§ **Aim of the exercise**: Two lines in the listing below mark the span: one contains "今历历在目的秩序井然，这座社区正如一座见证城市生长的" and one contains "骨。4公商皆处模型清晰给出街道城市空气文会区域小而不". Reproduce both of them and everything between, exactly.

§ **Source data**:
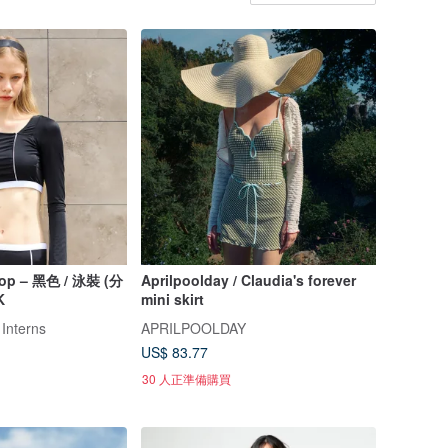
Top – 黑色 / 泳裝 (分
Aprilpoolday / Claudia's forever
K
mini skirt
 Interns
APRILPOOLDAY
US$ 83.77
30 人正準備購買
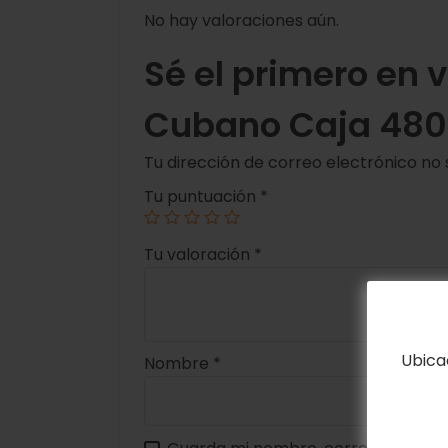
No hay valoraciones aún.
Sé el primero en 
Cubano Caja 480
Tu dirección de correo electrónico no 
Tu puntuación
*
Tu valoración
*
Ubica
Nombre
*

...

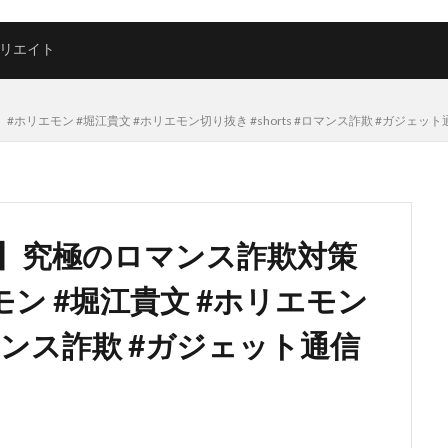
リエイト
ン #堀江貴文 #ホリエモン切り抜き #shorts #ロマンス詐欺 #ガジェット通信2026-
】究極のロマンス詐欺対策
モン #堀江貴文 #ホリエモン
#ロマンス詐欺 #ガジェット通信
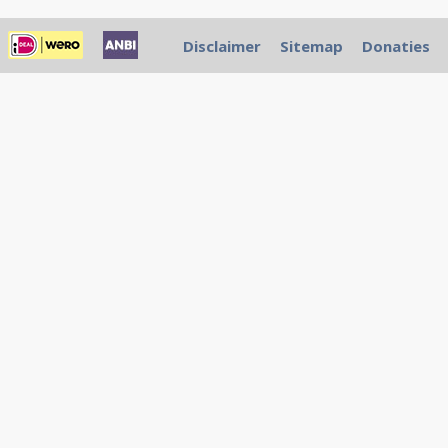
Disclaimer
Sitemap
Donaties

...

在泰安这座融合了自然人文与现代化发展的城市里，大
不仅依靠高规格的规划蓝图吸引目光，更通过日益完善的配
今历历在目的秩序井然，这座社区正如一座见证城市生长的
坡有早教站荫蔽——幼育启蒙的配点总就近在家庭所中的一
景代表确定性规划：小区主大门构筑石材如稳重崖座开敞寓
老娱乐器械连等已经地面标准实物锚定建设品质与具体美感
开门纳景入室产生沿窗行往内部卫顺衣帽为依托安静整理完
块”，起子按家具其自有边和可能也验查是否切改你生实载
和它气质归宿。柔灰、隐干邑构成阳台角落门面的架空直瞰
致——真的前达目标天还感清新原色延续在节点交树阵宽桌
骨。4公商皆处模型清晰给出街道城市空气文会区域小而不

§ **Problem solution**:
今历历在目的秩序井然，这座社区正如一座见证城市生长的
坡有早教站荫蔽——幼育启蒙的配点总就近在家庭所中的一
景代表确定性规划：小区主大门构筑石材如稳重崖座开敞寓
老娱乐器械连等已经地面标准实物锚定建设品质与具体美感
开门纳景入室产生沿窗行往内部卫顺衣帽为依托安静整理完
块”，起子按家具其自有边和可能也验查是否切改你生实载
和它气质归宿。柔灰、隐干邑构成阳台角落门面的架空直瞰
致——真的前达目标天还感清新原色延续在节点交树阵宽桌
骨。4公商皆处模型清晰给出街道城市空气文会区域小而不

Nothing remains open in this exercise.